In preparation, mission control in the west German city of Darmstadt sent the first orbit-related commands to the craft Tuesday. The mission's other component is a probe that is due to touch down on Mars early Dec. 25 European time as well.
Mars Express, which will relay data from the Beagle 2 probe and perform experiments of its own, was on track as it sped through space in the final hours of a nearly seven-month, 155 million kilometer (97 million mile) flight to Mars.
``It's perfectly on course,'' mission control spokesman Bernhard von Weyhe said. The more precise the course, the lower the likelihood of problems when controllers fire the engine to send the craft into orbit, he added.
``The mood is concentrated but relaxed'' at mission control, he told The Associated Press by telephone.
Once in orbit, the craft is meant to send back 3-D overhead pictures of the surface and scan for underground water with a powerful radar.
For its part, the 67-kilogram (143-pound) Beagle 2 is to parachute through the Martian atmosphere, bounce to a soft landing on inflatable bags, flip open, then start transmitting a signal that tells controllers it has safely touched down.
The first chance to pick up the signal will be when NASA's Mars Odyssey spacecraft passes overhead early on Christmas Day in Europe.
Also on Dec. 25, scientists at the Jodrell Bank Observatory in London will have a chance to train its radio telescope on Mars in an attempt to pick up the signal.
If both options fail, Odyssey will have a daily chance to pick up the signal on its orbit until Mars Express makes its planned first contact with the probe on Jan. 3.
The Beagle 2 probe, named for the ship that carried naturalist Charles Darwin on his voyage of discovery in the 1830s, will conduct experiments by scratching the surface with a robotic arm to test for signs of organic matter. It is expected to transmit its first pictures from Mars to mission control in early January.
Scientists believe that Mars, which still has frozen water in its ice caps, might have once had liquid water and suitable conditions for life, but lost them billions of years ago. It is believed that water may also still exist as underground ice.

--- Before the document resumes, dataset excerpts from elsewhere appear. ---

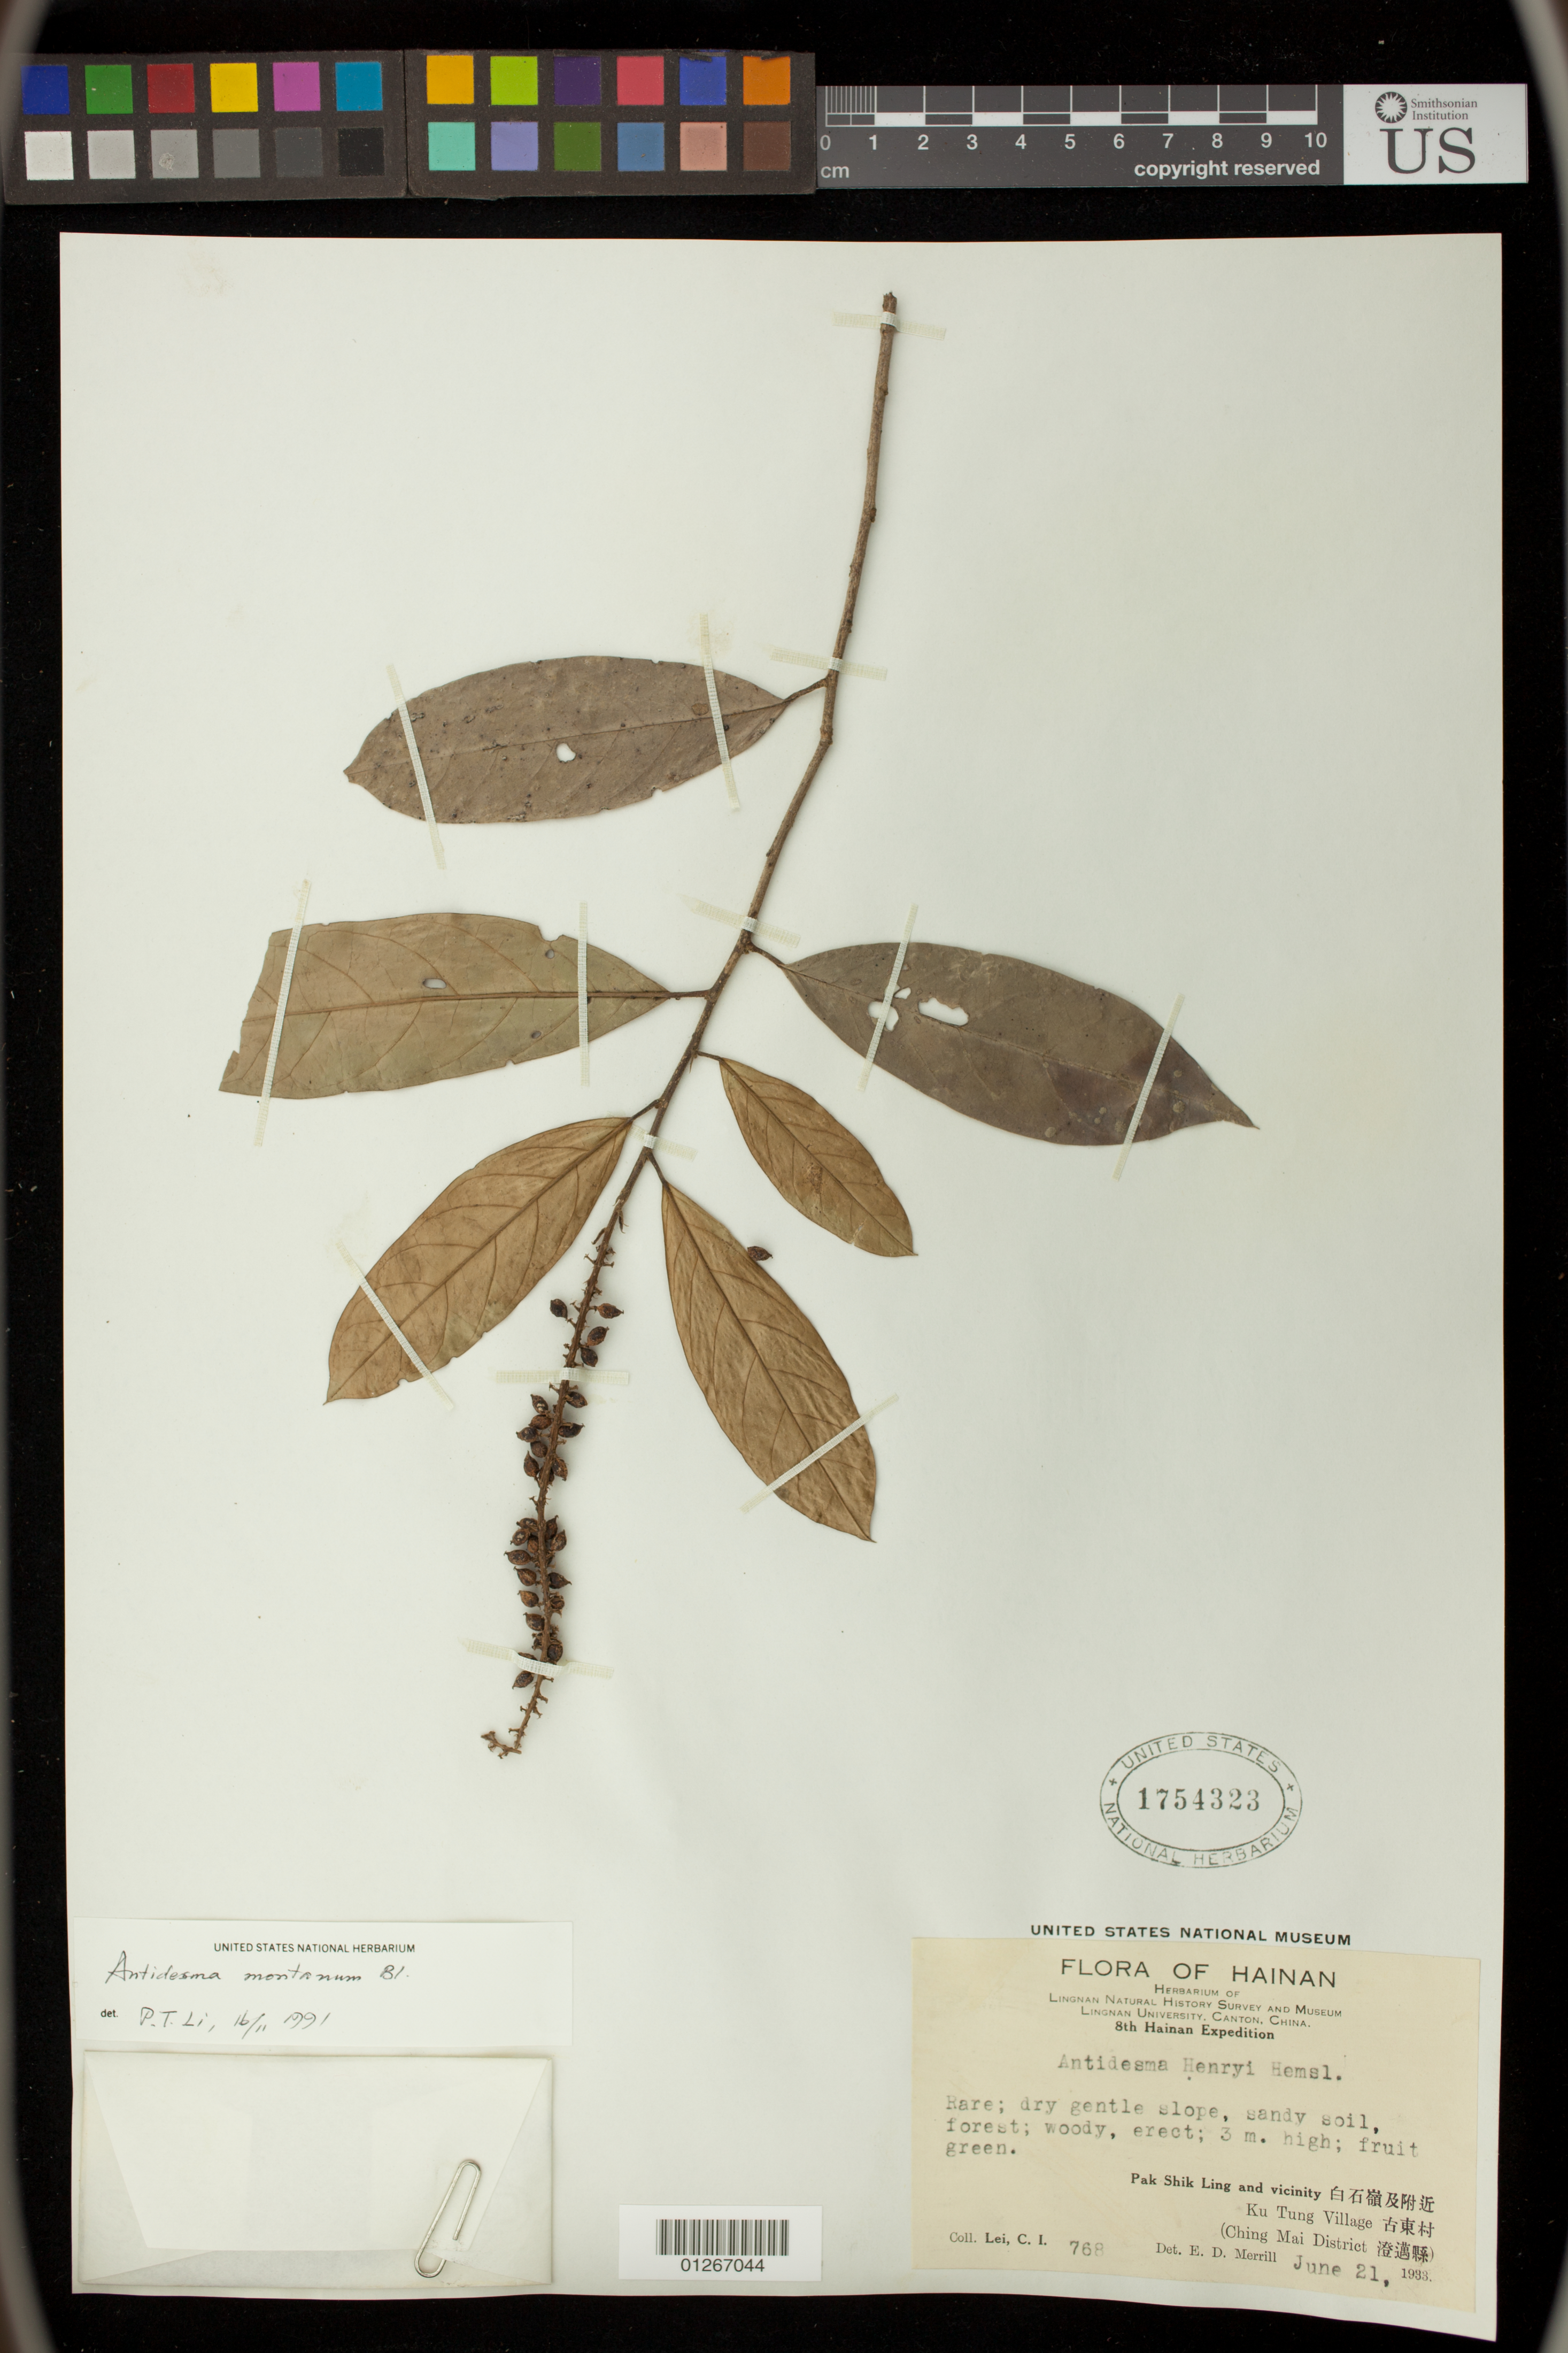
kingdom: Plantae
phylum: Tracheophyta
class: Magnoliopsida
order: Malpighiales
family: Phyllanthaceae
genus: Antidesma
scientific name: Antidesma montanum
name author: Blume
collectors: C. I. Lei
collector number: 768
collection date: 1933-06-21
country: China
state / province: Hainan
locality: Pak Shik Ling and vicinity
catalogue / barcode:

The European mission is the first search for signs of life on Mars since two U.S. Viking landers probed the planet in 1976 but sent back inconclusive results. Of 34 unmanned American, Soviet and Russian missions to Mars since 1960, two-thirds ended in failure. Japan this month abandoned a mission to determine whether Mars has a magnetic field after its Nozomi probe failed to hit planetary orbit.